Cells were fixed in 4% paraformaldehyde and blocked in 5% skim milk/phosphate buffer saline with 0.1% Tween-20 (PBST). After washing in PBST, cell samples were incubated with rabbit anti-FAK(p397) antibody (Abcam, Cambridge, UK) or mouse anti-N-cadherin antibody (BD Biosciences, San Jose, CA, USA) in 5% skim milk/PBST, washed with PBST twice, and incubated with Akexa488-conjugated anti-rabbit IgG antibody or Alexa546-conjugated anti-mouse IgG antibody (Thermo Fisher Scientific, Waltham, MA, USA). Cell specimens were also stained with rhodamine phalloidin (Cytoskelton, Inc., Denver, CO, USA). Mounted cell specimens were analyzed with a confocal microscope (ZSM710; Carl Zeiss, Jena, Germany).

4.3. Western Blotting

Proteins were subjected to sodium dodecyl sulfate-polyacrylamide gel electrophoresis and transferred to nitrocellulose membranes.
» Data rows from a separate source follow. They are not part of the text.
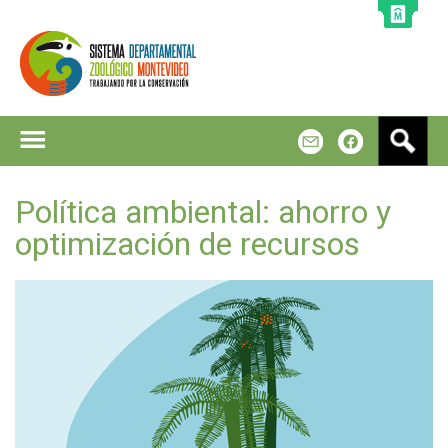
Jump to navigation
B
m
f
u
s
c
Política ambiental: ahorro y
a
optimización de recursos
r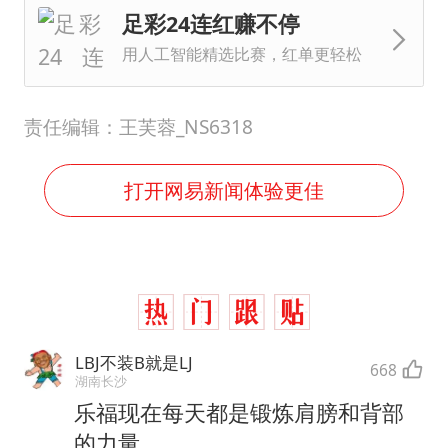
足彩24连红赚不停
用人工智能精选比赛，红单更轻松
责任编辑：王芙蓉_NS6318
打开网易新闻体验更佳
LBJ不装B就是LJ
668
湖南长沙
乐福现在每天都是锻炼肩膀和背部
的力量，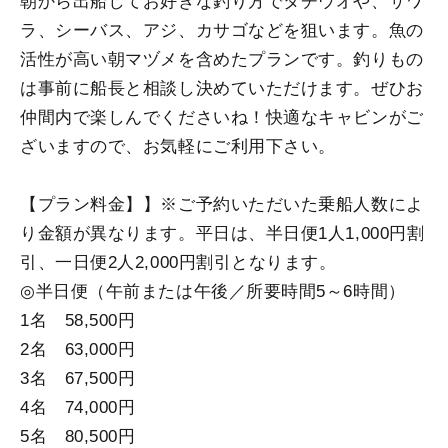
朝から出船してお好きな釣り方でタチウオや、サワ
ラ、シーバス、アジ、カサゴなどを狙います。魚の
活性が高い朝マヅメを含めたプランです。釣りもの
は事前に船長と相談し決めていただけます。ぜひお
仲間内で楽しんでくださいね！快適なキャビンがご
ざいますので、お気軽にご利用下さい。
【プラン料金】】※ご予約いただいた乗船人数によ
り金額が異なります。平日は、半日便1人1,000円割
引、一日便2人2,000円割引となります。
◎半日便（午前または午後／所要時間5～6時間）
1名 58,500円
2名 63,000円
3名 67,500円
4名 74,000円
5名 80,500円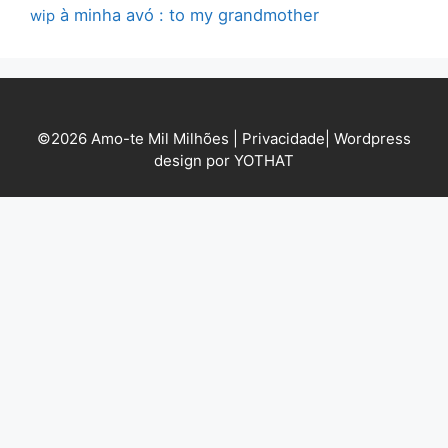
à minha avó : to my grandmother
wip
©2026 Amo-te Mil Milhões |
Privacidade
|
Wordpress
design por YOTHAT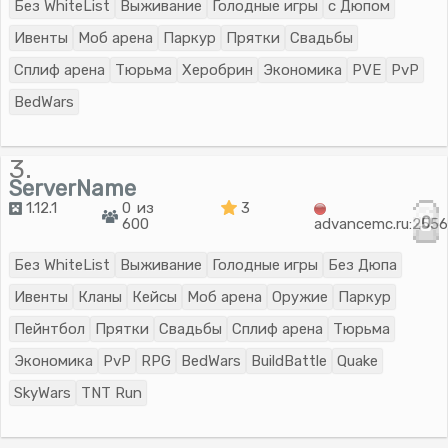
Без WhiteList
Выживание
Голодные игры
с Дюпом
Ивенты
Моб арена
Паркур
Прятки
Свадьбы
Сплиф арена
Тюрьма
Херобрин
Экономика
PVE
PvP
BedWars
3.
ServerName
1.12.1
0 из
3
0
600
advancemc.ru:255
Без WhiteList
Выживание
Голодные игры
Без Дюпа
Ивенты
Кланы
Кейсы
Моб арена
Оружие
Паркур
Пейнтбол
Прятки
Свадьбы
Сплиф арена
Тюрьма
Экономика
PvP
RPG
BedWars
BuildBattle
Quake
SkyWars
TNT Run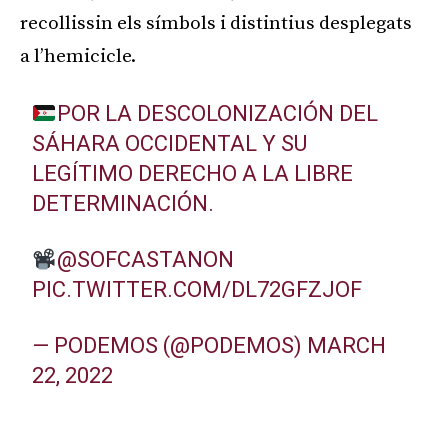
recollissin els símbols i distintius desplegats
a l’hemicicle.
POR LA DESCOLONIZACIÓN DEL
SÁHARA OCCIDENTAL Y SU
LEGÍTIMO DERECHO A LA LIBRE
DETERMINACIÓN.
@SOFCASTANON
PIC.TWITTER.COM/DL72GFZJOF
— PODEMOS (@PODEMOS)
MARCH
22, 2022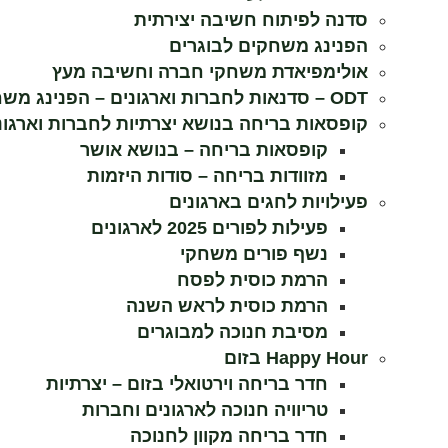
סדנה לפיתוח חשיבה יצירתית
הפנינג משחקים לבוגרים
אולימפיאדת משחקי חברה וחשיבה מעץ
ODT – סדנאות לחברות וארגונים – הפנינג משחקי ענק
קופסאות בריחה בנושא יצרתיות לחברות וארגונ
קופסאות בריחה – בנושא אושר
מזוודות בריחה – סודות היזמות
פעילויות לחגים בארגונים
פעילות לפורים 2025 לארגונים
נשף פורים משחקי
הרמת כוסית לפסח
הרמת כוסית לראש השנה
הכרחי
מסיבת חנוכה למבוגרים
את
Happy Hour בזום
העוגיות
חדר בריחה וירטואלי בזום – יצרתיות
האלה
אי
טריוויה חנוכה לארגונים וחברות
אפשר
חדר בריחה מקוון לחנוכה
לכבות,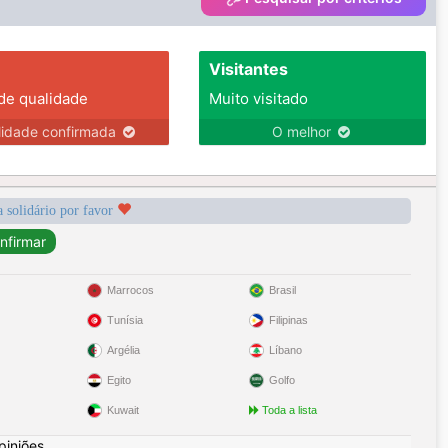
Visitantes
 de qualidade
Muito visitado
lidade confirmada
O melhor
a solidário por favor
Marrocos
Brasil
Tunísia
Filipinas
Argélia
Líbano
Egito
Golfo
Kuwait
Toda a lista
piniões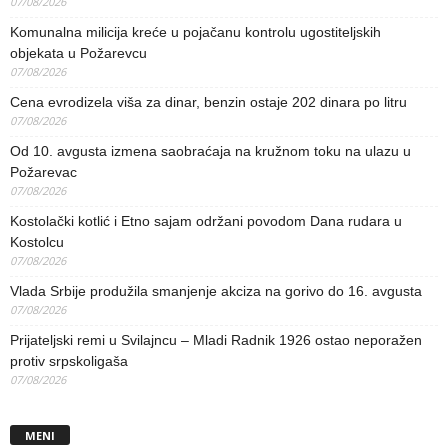
07/08/2026
Komunalna milicija kreće u pojačanu kontrolu ugostiteljskih
objekata u Požarevcu
07/08/2026
Cena evrodizela viša za dinar, benzin ostaje 202 dinara po litru
07/08/2026
Od 10. avgusta izmena saobraćaja na kružnom toku na ulazu u
Požarevac
07/08/2026
Kostolački kotlić i Etno sajam održani povodom Dana rudara u
Kostolcu
07/08/2026
Vlada Srbije produžila smanjenje akciza na gorivo do 16. avgusta
07/08/2026
Prijateljski remi u Svilajncu – Mladi Radnik 1926 ostao neporažen
protiv srpskoligaša
07/08/2026
MENI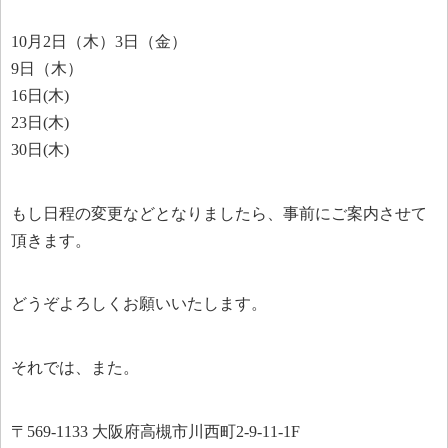
10月2日（木）3日（金）
9日（木）
16日(木)
23日(木)
30日(木)
もし日程の変更などとなりましたら、事前にご案内させて
頂きます。
どうぞよろしくお願いいたします。
それでは、また。
〒569-1133 大阪府高槻市川西町2-9-11-1F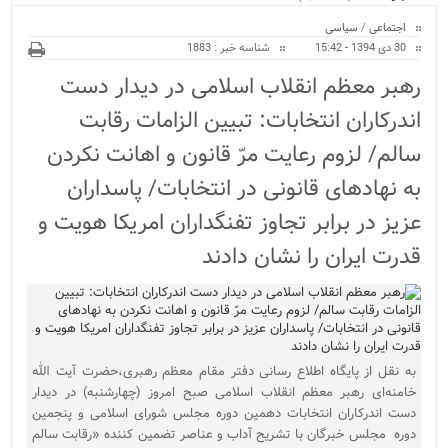
ویژه
اجتماعی
/
سیاسی
30 دی 1394 - 15:42
شناسه خبر : 1883
رهبر معظم انقلاب اسلامی در دیدار دست
اندرکاران انتخابات: تبیین الزامات رقابت
سالم/ لزوم رعایت مرّ قانون و اهانت نکردن
به نهادهای قانونی در انتخابات/ پاسداران
عزیز در برابر تجاوز تفنگداران امریکا هویت و
قدرت ایران را نشان دادند
به نقل از پایگاه اطلاع رسانی دفتر مقام معظم رهبری،حضرت آیت الله
خامنه‌ای رهبر معظم انقلاب اسلامی صبح امروز (چهارشنبه) در دیدار
دست اندرکاران انتخابات دهمین دوره مجلس شورای اسلامی و پنجمین
دوره مجلس خبرگان با تشریح آداب و عناصر تضمین کننده «رقابت سالم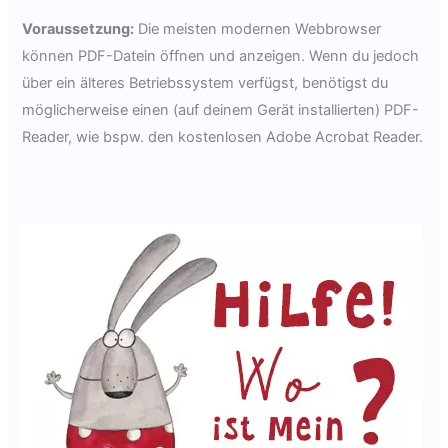
Voraussetzung:
Die meisten modernen Webbrowser
können PDF-Datein öffnen und anzeigen. Wenn du jedoch
über ein älteres Betriebssystem verfügst, benötigst du
möglicherweise einen (auf deinem Gerät installierten) PDF-
Reader, wie bspw. den kostenlosen Adobe Acrobat Reader.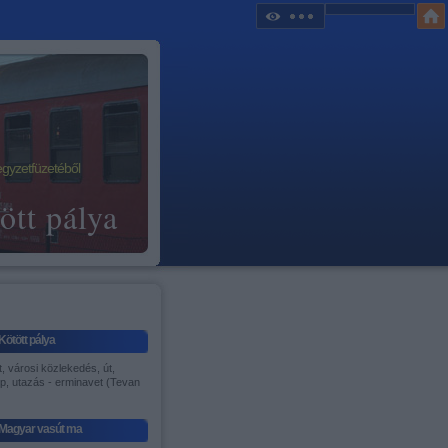
egyzetfüzetéből
ött pálya
Kötött pálya
, városi közlekedés, út,
p, utazás - erminavet (Tevan
)
Magyar vasút ma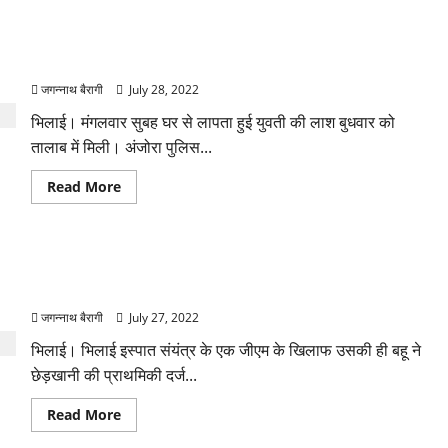
के
काम
पिता
दिलाने
ने
घर से लापता हुई युवती की मिली लाश,सीसीटीवी में तालाब में छलांग लगते
के
की
बहाने
दिखी युवती….
गंदी
बाहर
हरकत,
से
जगन्नाथ बैरागी
July 28, 2022
भड़के
लड़कियों
परिजनों
को
भिलाई। मंगलवार सुबह घर से लापता हुई युवती की लाश बुधवार को
ने
बुलाकर
थाने
कराता
तालाब में मिली। अंजोरा पुलिस...
में
था
की
देह
शिकायत…..
व्यापार
Read
Read More
!
more
लड़कियों
about
के
घर
शिकायत
से
पर
लापता
होटल
छत्तीसगढ़: बहु पर डोरे डालता है ससुर! करता है रोमांटिक और अश्लील
हुई
मे
युवती
मैसेज,बहु ने ली पुलिस की शरण…
पुलिस
की
ने
मिली
जगन्नाथ बैरागी
July 27, 2022
मारी
लाश,सीसीटीवी
रेड….
में
भिलाई। भिलाई इस्पात संयंत्र के एक जीएम के खिलाफ उसकी ही बहू ने
तालाब
में
छेड़खानी की प्राथमिकी दर्ज...
छलांग
लगते
दिखी
Read
Read More
युवती….
more
about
Membranes were blocked with PBST with 2.5% skim milk, incubated with anti-FAK(p397) antibody (Abcam), anti-FAK antibody (BD Biosciences), anti-N-cadherin antibody (BD Biosciences), or anti-β-actin antibody (Sigma-Aldrich, St. Louis, MO, USA), and then with horseradish peroxidase-coupled secondary antibody (Agilent, Santa Clara, CA, USA), and visualized with the ECL Western Blotting Detection Reagents (GE Healthcare, Chalfont St. Giles, UK).

4.4. mRNA Expression

Total RNA was extracted using TRIZOL (Thermo Fisher Scientific) and cDNA was synthesized using PrimeScript Reverse Transcriptase (Takara Bio, Otsu, Japan). Quantitative polymerase chain reaction was performed using ABI PRISM7000 (Thermo Fisher Scientific) with Light Cycler SYBR Green I Master Mix (Takara Bio), and quantification was performed as reported previously [33]. Used primer sequences were: CDH2, 5’-TGG AGA CAT TGG GGA CTT CA-3’ and 5’-ATT AAG GGA GCT CAA GGA CC-3’; CDH1, 5’- GAA GGT GAC AGA GCC TCT GGA TAG-3’ and 5’-CTG GAA GAG CAC CTT CCA TGA-3’; SNAI1, 5’-AAG ATG CAC ATC CGA AGC CA-3’ and 5’-CTT GAC ATC TGA GTG GGT CT-3’; NR0B2, 5’-AAT ATG CCT GCC TGA AAG GGA-3’ and 5’- GAT AGG GCG AAA GAA GAG GTC C-3’; GAPDH, 5’-ACT TCG CTC AGA CAC CAT GG-3’ and 5’-GTA GTT GAG GTC AAT GAA GGG-3’. The mRNA levels were adjusted to those of GAPDH, a gene encoding glyceraldehyde-3-phosphate dehydrogenase.

4.5. Statistical Analysis

Data are presented as the mean ± S.D. We performed one-way ANOVA followed by Tukey’s multiple comparisons to assess significant differences.